Paul Krugman writes about Europe’s troubles today:
Most press coverage of the eurozone troubles has focused on Greece, which is understandable: Greece is up against the wall to a greater extent than anyone else. But the Greek economy is also very small….
Well, OK, but Lehman Brothers was also pretty small relative to the rest of Wall Street. A failure in Greece could easily have knock-on effects that start taking out other weak countries and then spreads to not-so-weak countries. Still, point taken. Moving on:
….in economic terms the heart of the crisis is in Spain, which is much bigger. And as I’ve tried to point out in a number of posts, Spain’s troubles are not, despite what you may have read, the result of fiscal irresponsibility. Instead, they reflect “asymmetric shocks” within the eurozone, which were always known to be a problem, but have turned out to be an even worse problem than the euroskeptics feared.

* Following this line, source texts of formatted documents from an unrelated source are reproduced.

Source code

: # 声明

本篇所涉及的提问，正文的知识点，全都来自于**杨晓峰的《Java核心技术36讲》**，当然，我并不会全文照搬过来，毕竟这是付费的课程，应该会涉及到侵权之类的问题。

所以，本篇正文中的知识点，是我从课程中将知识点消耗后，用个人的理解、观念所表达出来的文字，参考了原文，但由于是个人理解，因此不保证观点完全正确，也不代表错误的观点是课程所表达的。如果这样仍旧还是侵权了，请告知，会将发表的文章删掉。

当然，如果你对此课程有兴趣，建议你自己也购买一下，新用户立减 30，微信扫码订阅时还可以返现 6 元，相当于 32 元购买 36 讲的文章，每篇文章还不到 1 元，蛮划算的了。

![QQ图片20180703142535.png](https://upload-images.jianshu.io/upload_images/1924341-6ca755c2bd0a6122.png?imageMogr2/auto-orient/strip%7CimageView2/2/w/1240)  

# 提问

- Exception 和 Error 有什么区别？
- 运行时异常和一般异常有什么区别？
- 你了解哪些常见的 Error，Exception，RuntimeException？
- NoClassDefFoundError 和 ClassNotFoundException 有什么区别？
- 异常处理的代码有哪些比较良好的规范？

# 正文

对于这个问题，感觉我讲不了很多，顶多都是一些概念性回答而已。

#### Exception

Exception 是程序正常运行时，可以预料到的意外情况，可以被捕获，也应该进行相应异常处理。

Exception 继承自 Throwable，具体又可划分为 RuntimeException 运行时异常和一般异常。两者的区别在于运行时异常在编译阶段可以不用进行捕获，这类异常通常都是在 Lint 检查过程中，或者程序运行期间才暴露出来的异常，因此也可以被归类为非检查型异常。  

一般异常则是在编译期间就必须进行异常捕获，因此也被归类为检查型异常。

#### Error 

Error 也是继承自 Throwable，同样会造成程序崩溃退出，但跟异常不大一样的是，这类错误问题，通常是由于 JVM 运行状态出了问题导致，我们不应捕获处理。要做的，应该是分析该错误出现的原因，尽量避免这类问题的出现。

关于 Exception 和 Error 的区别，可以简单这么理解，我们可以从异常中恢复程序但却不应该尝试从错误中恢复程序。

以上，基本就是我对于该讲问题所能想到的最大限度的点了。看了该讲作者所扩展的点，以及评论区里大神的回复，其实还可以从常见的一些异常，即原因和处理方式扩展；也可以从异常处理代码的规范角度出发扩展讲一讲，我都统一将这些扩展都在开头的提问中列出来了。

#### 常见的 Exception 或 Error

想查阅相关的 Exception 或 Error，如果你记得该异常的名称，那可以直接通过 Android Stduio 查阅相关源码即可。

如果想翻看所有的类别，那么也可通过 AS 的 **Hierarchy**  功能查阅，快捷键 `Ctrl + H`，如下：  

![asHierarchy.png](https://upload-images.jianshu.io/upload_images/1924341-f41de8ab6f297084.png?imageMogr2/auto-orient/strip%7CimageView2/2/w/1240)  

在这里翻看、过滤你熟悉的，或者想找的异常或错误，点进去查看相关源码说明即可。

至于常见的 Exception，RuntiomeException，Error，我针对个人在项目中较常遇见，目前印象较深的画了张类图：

The rest is worth reading if this stuff seems mysterious to you. It’s very short, comes complete with some colorful charts, and gets across the main problems very succinctly. Basically, the problem is that Spain is in big trouble and needs to devalue its currency, but it can’t because it doesn’t have its own currency anymore. It has the euro, and the rest of the eurozone (i.e., Germany) doesn’t want to adopt an expansionist monetary policy just to bail out Spain and a few other countries. So they’re stuck.